* [Exercise brief]: Please reproduce exactly, and only, the line containing "framed print: present [332,77,387,140]" and every line after it to the end of the records below, leaving out all pictures.

::: Extracted entries :::

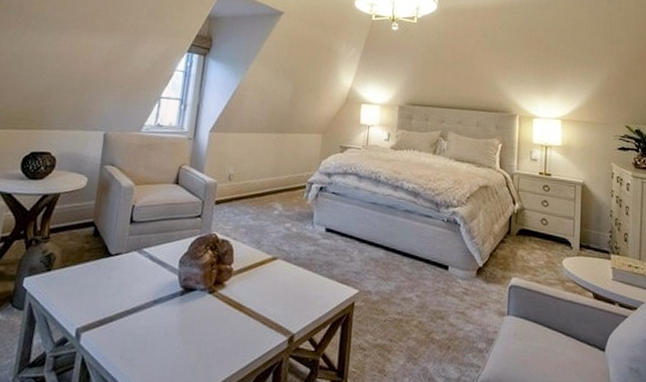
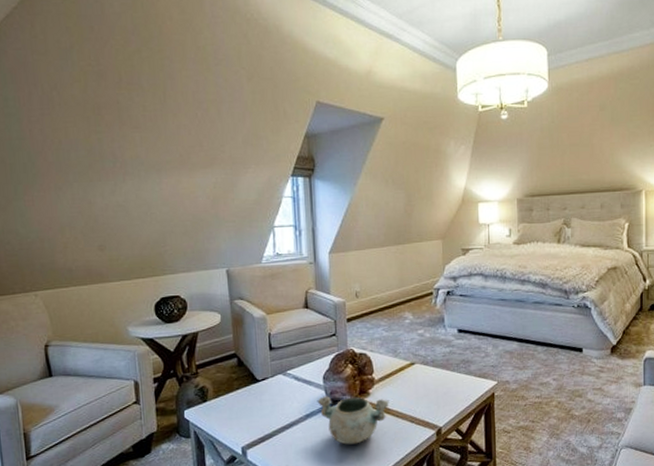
decorative bowl: none [168,282,244,342] -> present [317,396,389,445]

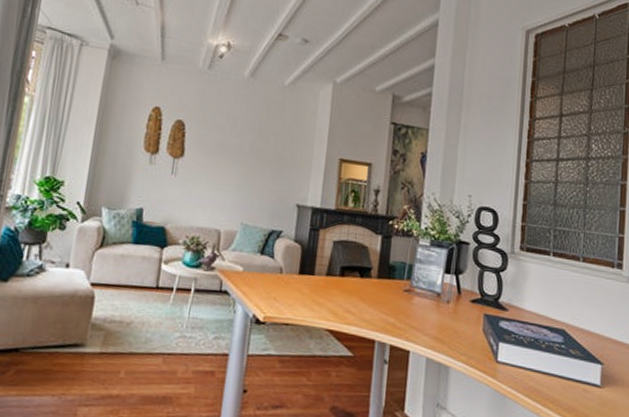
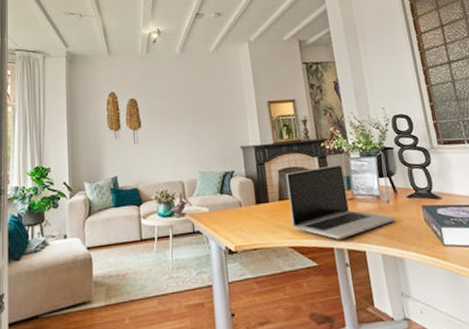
laptop: none [335,246,452,332] -> present [285,164,396,239]

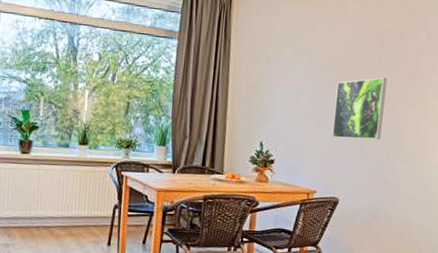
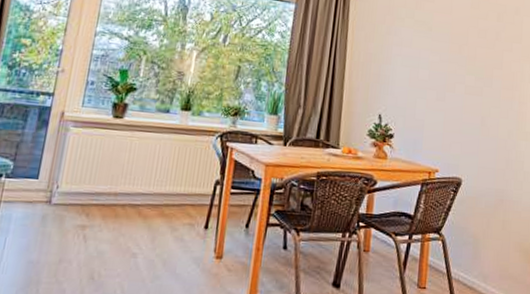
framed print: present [332,77,387,140] -> none [453,53,506,117]

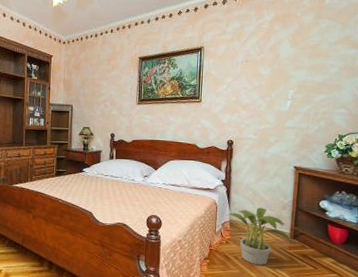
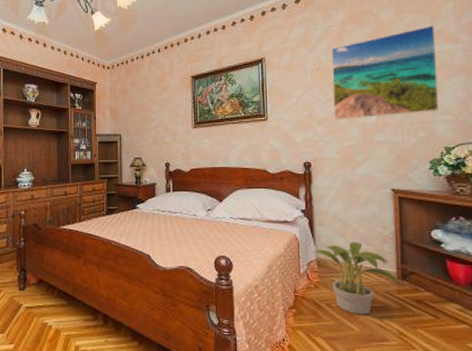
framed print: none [256,32,344,107] -> present [331,25,440,120]

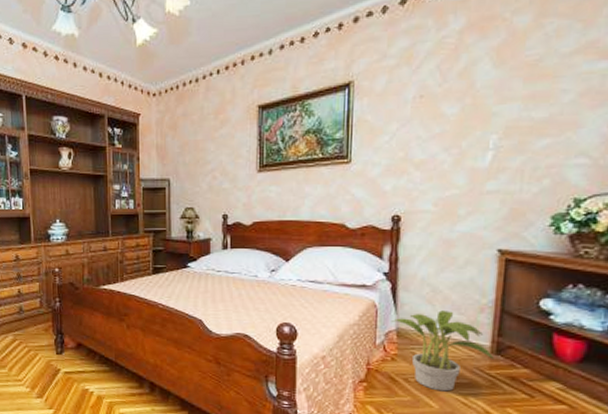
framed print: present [331,25,440,120] -> none [436,35,588,163]

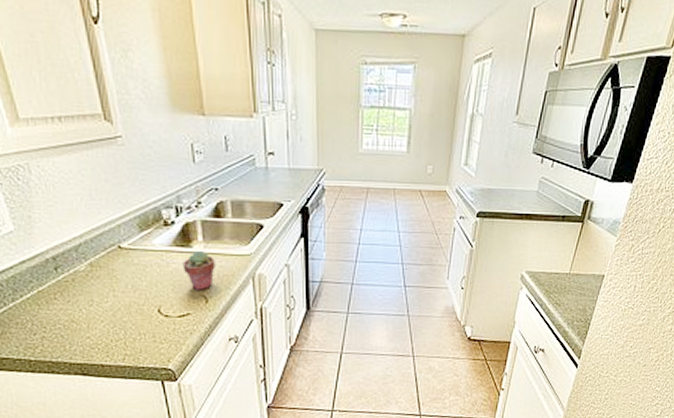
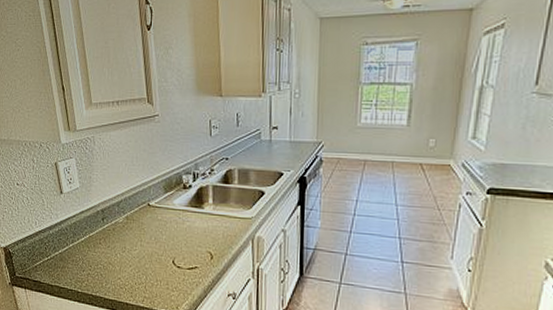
potted succulent: present [182,251,215,290] -> none [195,212,221,247]

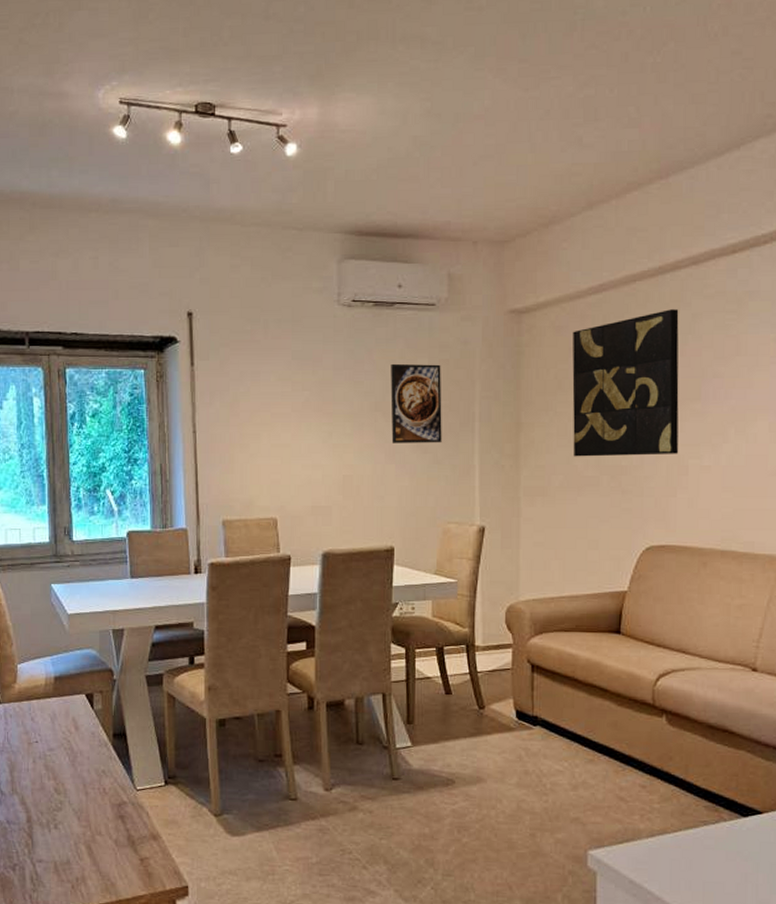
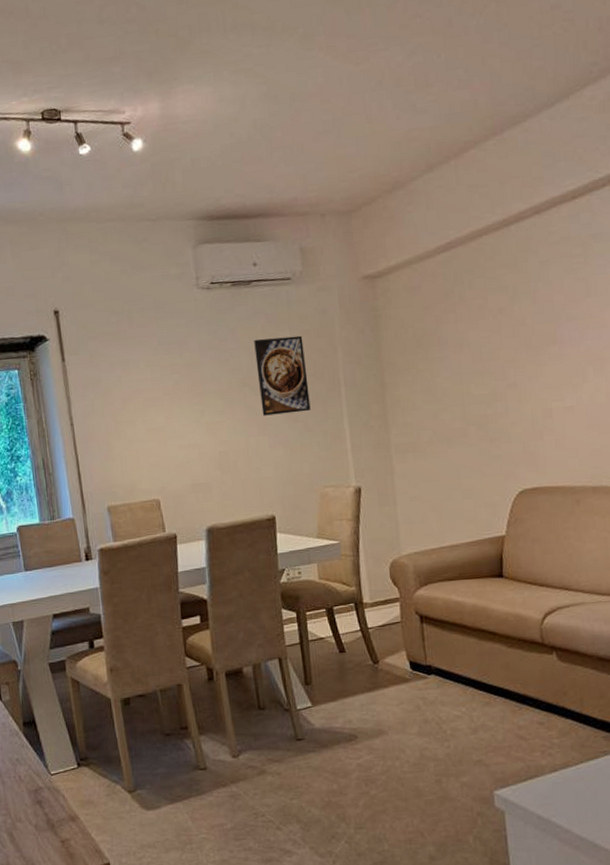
wall art: present [572,309,679,457] -> none [426,258,542,411]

:::

* [Answer box]:
framed print: present [332,77,387,140] -> none [453,53,506,117]

framed print: none [256,32,344,107] -> present [331,25,440,120]

framed print: present [331,25,440,120] -> none [436,35,588,163]

potted succulent: present [182,251,215,290] -> none [195,212,221,247]

wall art: present [572,309,679,457] -> none [426,258,542,411]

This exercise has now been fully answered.